**Written task**
Go through the records below and copy out every line that contains the word "orthographic". Upper and lower case must match.

**Exercise data**

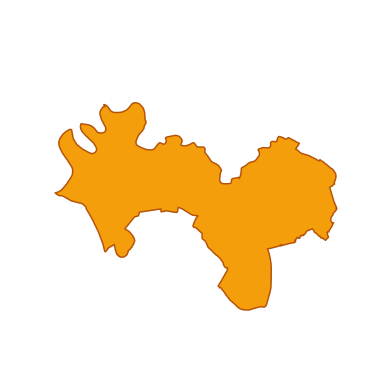 outline of Crisan, Tulcea, Romania, rotated 118°
{"feature_id": "2599482B40183957556605", "entity_name": "Crisan", "entity_type": "district", "adm_level": 2, "iso_a3": "ROU", "parent_name": "Romania", "parent_adm1": "Tulcea", "projection": "orthographic", "projection_center": [29.376, 45.1], "detail": "fine", "context": "isolated", "style": "filled", "palette": "amber", "viewbox_px": 384, "rotation_deg": 118, "n_neighbors": 0, "source": "geoboundaries", "source_scale": "gbopen_adm2", "svg_char_len": 6007}
<svg xmlns="http://www.w3.org/2000/svg" viewBox="0 0 384 384"><g transform="rotate(118 192 192)"><path d="M123.8,153.5L124.8,151.8L126.3,150.5L127.9,149.9L129.0,149.9L132.7,150.4L134.9,151.0L136.6,152.4L138.5,154.7L140.7,155.9L143.4,156.9L147.4,159.5L147.9,159.5L152.1,157.7L155.3,156.8L157.6,156.6L157.2,157.7L158.7,159.3L161.0,162.4L161.5,162.7L162.2,162.9L165.0,161.9L166.0,161.8L166.3,162.0L167.4,163.5L169.7,167.5L170.3,169.3L170.3,170.7L169.3,172.5L168.7,173.0L167.2,173.8L162.9,175.5L161.5,175.9L159.3,176.1L158.7,176.4L156.5,180.1L156.1,181.5L155.9,183.7L156.0,188.3L155.8,189.6L153.0,194.7L151.4,198.4L150.8,199.4L149.7,200.0L148.3,200.4L147.3,201.2L146.9,202.4L147.1,203.2L149.6,208.3L149.7,208.9L147.9,212.5L147.7,213.3L147.9,214.1L151.4,216.6L153.4,218.3L154.6,219.9L155.4,221.4L155.7,223.2L155.6,223.8L155.2,224.2L152.7,224.4L151.7,224.6L151.0,225.1L150.3,225.9L149.2,228.4L148.9,229.4L149.1,231.2L149.8,233.3L155.0,239.7L155.9,240.6L157.1,240.6L158.2,239.1L159.7,238.3L162.0,238.6L162.7,239.0L163.2,239.5L163.3,240.6L163.3,242.1L163.5,243.0L163.8,243.8L164.9,244.3L166.5,244.7L171.1,245.4L172.3,246.0L173.3,246.8L174.1,247.9L175.0,249.8L175.9,252.4L176.3,254.7L176.6,258.0L176.7,260.4L176.6,262.1L176.0,263.5L175.3,264.2L174.8,264.6L172.9,265.4L168.3,265.8L165.7,265.7L161.5,264.6L158.6,264.3L156.7,265.0L152.5,265.1L150.9,266.1L150.7,266.8L150.1,267.4L144.3,271.0L141.9,273.2L140.6,274.8L139.0,279.4L138.9,280.6L139.3,282.6L139.7,283.7L140.8,285.3L141.7,286.0L142.9,286.5L145.2,286.8L148.8,287.7L150.8,288.5L154.5,291.5L156.8,295.1L158.0,297.4L158.6,299.0L158.7,301.3L156.5,306.0L155.9,307.8L155.8,310.1L156.3,310.7L157.5,309.3L157.8,309.9L158.5,310.4L162.0,311.0L164.1,310.8L165.5,310.4L166.9,309.4L170.2,306.3L175.7,298.4L178.2,297.1L179.8,297.2L180.9,297.8L182.3,299.4L183.8,303.1L181.7,307.9L181.1,310.0L181.0,312.7L181.4,315.3L183.6,321.6L184.5,322.0L186.6,321.3L188.5,319.8L190.2,317.5L192.1,312.4L195.0,301.8L197.4,297.8L199.4,296.0L201.3,295.9L202.4,296.1L203.7,296.8L205.1,298.2L205.4,300.0L205.6,302.4L205.5,308.8L204.2,315.7L202.9,318.3L200.2,322.3L193.5,327.6L194.1,329.3L195.6,330.4L198.8,332.1L202.1,333.2L206.9,333.7L209.5,333.3L210.5,333.0L212.7,331.7L214.8,329.7L217.9,325.5L219.7,322.3L222.3,317.1L226.4,309.8L228.8,307.4L233.1,305.8L234.9,305.7L243.8,306.4L251.8,308.2L255.0,310.3L257.0,312.2L257.4,310.9L257.6,308.8L257.4,307.1L256.5,305.6L256.2,303.9L256.5,294.6L254.3,285.3L253.8,283.8L254.8,278.9L256.3,277.7L258.1,274.9L258.5,274.1L262.8,267.4L271.0,256.1L280.1,245.8L285.4,241.2L285.2,240.2L280.4,239.4L275.0,236.0L277.9,233.4L278.3,232.8L279.1,232.6L280.1,231.2L281.0,230.7L281.6,229.5L281.8,229.5L282.2,229.1L282.1,228.5L282.6,228.0L283.1,226.1L282.8,225.9L283.0,225.7L282.9,224.3L281.8,222.3L281.0,221.4L279.3,220.5L277.8,220.0L276.2,220.1L275.2,220.3L274.9,220.5L273.9,220.5L273.7,220.6L272.9,220.4L271.7,219.7L271.2,219.7L268.2,219.2L266.2,219.3L266.0,219.1L265.5,219.3L265.0,219.2L263.8,219.5L262.4,219.5L261.7,219.8L260.0,221.4L259.5,222.5L258.7,223.5L257.7,225.3L257.5,226.2L256.8,227.7L256.3,229.9L256.1,233.7L255.6,233.9L241.2,231.1L240.7,230.8L238.6,228.5L238.1,228.1L234.8,228.8L234.3,228.7L221.6,211.6L223.9,210.1L223.9,209.9L223.6,209.4L223.1,209.2L222.3,207.4L221.0,206.7L217.4,196.1L216.4,195.5L216.0,195.6L212.2,196.9L211.7,195.5L211.5,192.2L212.2,182.5L212.1,180.4L211.2,177.8L210.2,175.7L210.4,175.5L214.2,176.2L215.6,175.9L218.7,175.8L221.7,175.1L222.3,173.9L222.3,173.6L221.9,172.8L221.8,171.3L223.9,163.6L224.5,163.1L226.4,162.4L227.9,161.5L228.4,160.9L229.2,157.2L229.8,156.1L233.2,151.9L234.5,147.0L235.3,144.9L236.4,140.7L236.4,139.6L237.2,136.6L239.6,131.7L240.3,130.9L241.7,129.8L242.8,127.7L243.0,127.1L242.6,126.2L242.9,125.8L242.4,125.2L243.6,124.2L244.6,124.1L257.0,124.4L262.4,124.8L263.0,124.3L263.2,123.1L263.1,122.8L263.4,122.7L263.0,122.4L263.1,121.6L263.9,119.8L264.2,119.6L264.1,119.0L267.0,113.4L269.5,108.0L271.1,101.1L272.3,97.2L272.5,95.1L272.3,93.0L271.9,91.5L270.3,87.9L269.4,86.3L268.7,85.5L264.2,81.1L261.8,78.5L260.9,77.3L259.9,74.5L259.3,73.9L258.2,73.3L256.4,73.4L244.2,76.0L239.7,77.3L234.9,79.6L222.9,85.8L217.9,88.8L213.5,92.1L210.4,94.8L208.7,96.5L207.0,98.6L205.3,96.9L205.3,96.7L200.0,91.0L199.2,90.2L198.9,89.8L198.5,89.5L198.0,89.4L197.7,88.9L197.9,88.5L197.1,88.5L197.1,88.1L197.0,87.7L196.8,88.0L196.8,87.5L195.6,85.9L195.2,85.8L194.0,84.2L193.5,83.9L192.7,82.7L191.6,81.9L191.5,81.4L188.3,77.8L188.4,77.6L187.7,77.5L188.0,77.8L187.0,77.5L186.6,77.8L186.7,78.1L186.4,78.2L186.3,78.5L183.8,77.7L183.3,77.8L183.0,77.5L182.4,77.4L182.3,77.1L182.7,76.5L182.7,76.0L182.1,75.2L181.6,75.4L180.5,75.3L179.7,75.6L179.7,75.3L179.2,75.3L179.4,75.2L179.2,75.0L179.1,74.7L178.3,74.3L178.3,73.9L178.0,73.7L178.1,73.3L177.7,73.1L177.4,73.3L177.6,73.4L177.5,73.5L177.3,73.4L177.1,72.9L174.5,72.3L173.6,72.5L172.0,71.9L171.2,71.5L171.2,71.0L168.1,68.6L168.0,68.4L168.4,67.8L168.6,66.6L170.1,64.8L170.3,62.0L171.3,59.6L171.1,58.2L172.0,56.8L171.5,56.2L171.5,55.5L171.7,55.0L171.4,54.6L172.0,51.5L167.8,50.3L167.4,50.5L166.4,52.2L165.8,52.6L165.1,52.7L164.6,53.7L163.3,53.5L162.9,52.6L162.7,52.8L157.3,52.4L153.0,52.6L152.8,52.6L153.2,53.5L153.3,54.2L152.6,55.3L151.3,56.6L149.7,57.1L148.5,57.2L146.3,56.8L145.4,57.1L144.1,57.1L140.1,56.2L139.6,56.3L138.6,57.1L138.5,56.7L138.4,56.8L138.2,56.7L133.6,62.4L123.1,72.7L120.8,71.0L118.4,70.4L118.0,69.9L116.8,70.9L114.0,71.1L110.8,72.1L109.2,73.1L108.1,74.2L106.9,76.3L105.9,78.6L105.6,81.6L104.5,86.4L104.5,87.3L104.0,89.4L103.7,89.9L103.9,90.2L103.4,94.1L104.9,94.3L104.9,104.9L105.4,108.1L106.5,113.1L106.3,115.3L105.5,118.6L105.4,120.6L103.1,120.5L102.8,120.3L99.9,120.1L99.7,120.3L98.6,120.2L98.8,123.6L98.6,126.4L98.8,128.5L98.6,132.1L101.4,134.1L101.5,134.9L101.2,136.7L101.5,138.4L101.9,140.6L102.4,141.4L104.1,141.7L107.6,141.0L108.4,141.9L109.0,143.5L109.8,145.1L110.4,145.5L111.1,145.7L112.0,145.6L113.5,144.7L114.9,144.1L115.8,144.3L116.7,144.8L117.3,145.4L119.2,149.6L119.9,150.6L122.4,153.1L123.8,153.5Z" fill="#f59e0b" stroke="#b45309" stroke-width="1.5"/></g></svg>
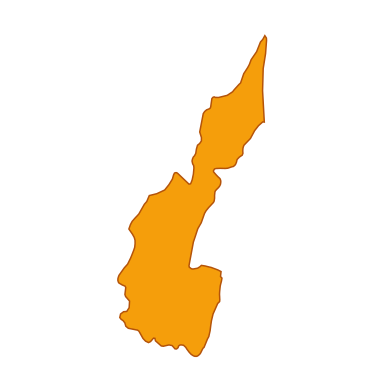 the district of San Francisco Zapotitlán, Suchitepéquez, Guatemala, rotated 6°
{"feature_id": "79465075B91697613076803", "entity_name": "San Francisco Zapotitlán", "entity_type": "district", "adm_level": 2, "iso_a3": "GTM", "parent_name": "Guatemala", "parent_adm1": "Suchitepéquez", "projection": "natural_earth1", "projection_center": [-91.517, 14.633], "detail": "fine", "context": "isolated", "style": "filled", "palette": "amber", "viewbox_px": 384, "rotation_deg": 6, "n_neighbors": 0, "source": "geoboundaries", "source_scale": "gbopen_adm2", "svg_char_len": 2810}
<svg xmlns="http://www.w3.org/2000/svg" viewBox="0 0 384 384"><g transform="rotate(6 192 192)"><path d="M171.2,343.8L177.5,348.3L179.6,348.4L185.1,346.5L188.3,346.8L191.5,349.8L193.1,349.7L194.4,348.3L194.8,346.5L195.8,345.6L197.0,345.2L199.6,345.3L202.0,347.1L203.4,348.9L206.0,351.7L208.2,353.6L210.6,354.8L212.0,355.1L214.0,354.9L215.3,354.0L216.6,352.6L217.4,351.2L218.0,349.6L218.8,347.4L219.4,346.1L220.2,345.3L222.8,336.4L223.8,334.1L224.5,328.1L224.6,322.8L224.8,318.0L225.7,311.1L229.2,300.2L230.9,298.1L230.9,296.3L230.6,294.4L230.4,293.0L230.1,291.3L230.0,290.2L229.9,288.1L229.9,286.0L229.9,284.2L229.9,282.6L230.1,280.8L230.6,277.6L230.8,274.5L229.2,273.1L229.2,268.1L225.9,266.8L218.9,265.0L217.0,264.8L212.9,264.2L209.0,264.0L207.7,265.5L205.5,267.2L201.0,268.5L199.4,268.4L198.4,267.8L197.2,267.1L196.7,265.6L198.6,241.6L199.8,236.3L201.6,227.9L204.4,221.6L206.7,212.0L208.0,209.1L210.2,205.7L214.4,200.2L215.0,198.6L215.1,195.8L214.8,193.0L214.8,190.9L214.8,189.4L215.2,188.3L216.2,186.9L217.6,185.2L218.5,183.9L219.0,182.9L219.5,181.4L219.6,179.9L219.5,178.1L218.8,176.3L218.1,175.5L216.2,174.1L214.2,172.4L212.9,171.2L211.4,169.8L211.1,168.7L212.0,166.7L213.6,166.1L217.5,165.5L222.7,165.1L225.1,164.6L229.2,162.7L230.3,162.4L231.1,161.7L232.0,160.7L232.5,159.7L233.1,157.7L233.4,155.2L234.0,154.2L235.5,152.3L238.1,150.1L238.6,148.2L238.2,145.9L238.1,143.8L238.2,142.4L238.7,140.2L239.6,139.0L244.5,132.7L247.9,124.4L251.2,119.1L255.0,114.9L256.6,114.9L251.6,83.9L249.9,61.8L250.7,46.7L250.3,33.5L249.9,31.1L248.1,28.9L246.4,32.9L244.4,35.7L241.6,45.7L237.0,54.2L235.7,59.2L234.4,62.4L231.1,68.9L228.9,78.5L227.5,80.1L223.4,85.7L221.9,88.1L216.9,92.2L208.6,95.2L205.4,95.5L204.1,95.1L203.0,95.6L202.0,97.0L201.7,105.4L201.2,106.9L200.2,107.6L197.9,108.8L196.2,110.6L195.0,112.9L193.4,131.5L195.7,136.9L196.0,140.3L194.5,143.0L192.6,144.9L191.9,148.8L191.7,153.2L190.7,155.7L189.6,157.2L189.0,159.2L188.8,161.2L189.7,163.9L190.9,165.6L191.4,167.9L191.5,174.1L190.9,179.9L190.2,182.6L189.7,184.0L188.2,184.5L176.0,175.1L174.8,174.4L173.6,174.5L172.6,175.0L171.9,176.9L171.1,181.3L168.3,187.1L164.6,192.9L157.1,197.4L149.9,200.0L148.0,206.2L145.9,209.2L141.4,219.5L138.0,224.0L135.6,227.4L134.2,230.8L133.1,235.4L134.1,236.6L137.2,240.2L139.3,243.2L140.4,246.0L140.8,249.4L140.8,253.0L140.2,255.8L139.0,260.2L137.8,264.3L135.5,270.5L132.6,274.5L128.1,282.5L127.6,284.5L127.4,285.9L127.5,287.6L128.1,289.2L128.9,290.2L130.5,290.9L132.2,291.7L135.2,292.6L136.1,293.9L136.0,300.9L136.9,302.9L141.3,307.0L141.6,313.6L139.6,317.6L136.5,318.2L133.7,320.8L133.3,324.4L134.8,326.0L137.0,327.2L138.9,329.2L140.2,332.4L142.9,334.2L152.4,335.1L153.8,336.0L158.6,342.8L161.4,345.2L164.5,346.3L166.4,345.1L169.0,341.4L170.4,341.4L171.2,343.8Z" fill="#f59e0b" stroke="#b45309" stroke-width="1.5"/></g></svg>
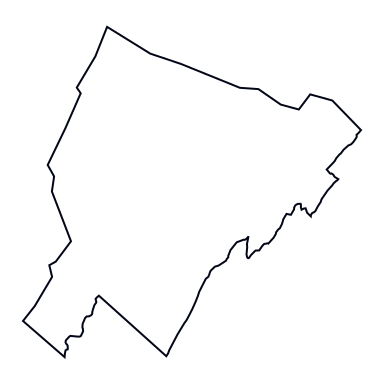 the district of Hardy, West Virginia, United States of America
{"feature_id": "52423323B33103452466662", "entity_name": "Hardy", "entity_type": "district", "adm_level": 2, "iso_a3": "USA", "parent_name": "United States of America", "parent_adm1": "West Virginia", "projection": "orthographic", "projection_center": [-78.78, 39.0], "detail": "fine", "context": "isolated", "style": "outline", "palette": "ink", "viewbox_px": 384, "rotation_deg": 0, "n_neighbors": 0, "source": "geoboundaries", "source_scale": "gbopen_adm2", "svg_char_len": 1990}
<svg xmlns="http://www.w3.org/2000/svg" viewBox="0 0 384 384"><path d="M64.6,357.1L64.9,353.6L65.5,350.5L66.5,349.6L67.7,349.4L67.8,348.5L67.6,345.6L67.2,344.8L66.2,343.8L65.5,342.2L65.9,340.3L69.1,336.8L70.4,335.9L77.7,336.6L79.8,336.6L80.9,335.9L83.1,331.4L82.9,328.6L82.4,327.8L82.6,324.0L85.1,318.0L86.6,316.5L89.2,316.3L91.4,315.0L92.1,314.0L92.3,313.4L92.2,312.3L92.9,309.7L94.4,305.1L96.2,302.6L96.3,302.0L95.6,298.9L96.7,297.6L98.9,295.7L166.3,356.2L168.1,353.4L169.3,350.1L177.7,334.1L184.7,322.6L186.3,320.6L189.0,315.6L192.3,309.1L195.6,301.7L197.8,296.2L199.3,291.6L205.8,278.8L208.3,276.8L209.1,275.0L210.2,271.5L211.3,270.1L215.0,266.6L218.5,265.6L225.9,260.8L226.8,259.0L228.3,257.2L228.2,256.0L230.5,250.1L236.7,242.3L243.6,239.7L244.8,239.8L245.6,239.4L247.8,237.4L248.5,236.2L247.2,242.8L246.9,244.6L247.1,245.5L247.1,245.8L247.2,247.1L246.5,254.4L247.1,257.1L247.7,258.0L248.5,258.2L249.0,257.9L250.9,255.2L255.4,250.6L259.2,250.4L262.4,245.8L264.1,244.0L267.7,243.3L268.3,243.6L273.6,237.7L275.8,234.0L276.1,232.3L278.2,229.5L279.8,228.3L282.0,223.9L283.4,219.1L286.5,213.9L290.9,214.8L294.1,209.3L294.1,207.7L295.0,205.9L295.7,205.0L297.8,203.9L300.6,203.8L300.9,204.7L300.9,207.5L301.6,209.7L303.9,208.5L305.6,208.3L307.1,212.7L310.8,216.3L310.9,215.0L312.3,212.9L313.8,212.4L315.3,211.2L317.7,206.6L320.8,201.8L321.3,199.8L322.2,198.3L327.5,190.6L332.2,185.4L333.5,183.5L335.9,181.2L337.3,180.3L338.3,179.1L334.6,176.9L333.3,174.7L331.4,173.4L330.4,173.7L330.0,173.5L326.7,169.5L333.1,162.9L334.9,160.8L336.2,158.3L339.7,154.2L340.8,153.5L341.6,152.4L343.7,149.6L348.3,145.5L351.1,144.3L353.1,142.3L356.3,137.8L356.8,136.1L356.5,134.9L358.8,132.7L361.0,130.1L332.3,100.5L310.2,94.4L298.8,109.5L280.8,104.6L258.4,89.1L239.9,87.8L181.1,64.0L150.2,53.6L107.1,26.9L95.4,56.3L76.8,87.6L80.7,93.3L65.5,128.0L47.7,165.0L54.1,176.4L51.9,191.5L71.0,241.3L55.8,261.6L49.3,265.2L52.1,276.9L34.8,306.0L23.0,321.0L64.6,357.1Z" fill="none" stroke="#020617" stroke-width="2"/></svg>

**Solution to this task**
{"feature_id": "2599482B40183957556605", "entity_name": "Crisan", "entity_type": "district", "adm_level": 2, "iso_a3": "ROU", "parent_name": "Romania", "parent_adm1": "Tulcea", "projection": "orthographic", "projection_center": [29.376, 45.1], "detail": "fine", "context": "isolated", "style": "filled", "palette": "amber", "viewbox_px": 384, "rotation_deg": 118, "n_neighbors": 0, "source": "geoboundaries", "source_scale": "gbopen_adm2", "svg_char_len": 6007}
{"feature_id": "52423323B33103452466662", "entity_name": "Hardy", "entity_type": "district", "adm_level": 2, "iso_a3": "USA", "parent_name": "United States of America", "parent_adm1": "West Virginia", "projection": "orthographic", "projection_center": [-78.78, 39.0], "detail": "fine", "context": "isolated", "style": "outline", "palette": "ink", "viewbox_px": 384, "rotation_deg": 0, "n_neighbors": 0, "source": "geoboundaries", "source_scale": "gbopen_adm2", "svg_char_len": 1990}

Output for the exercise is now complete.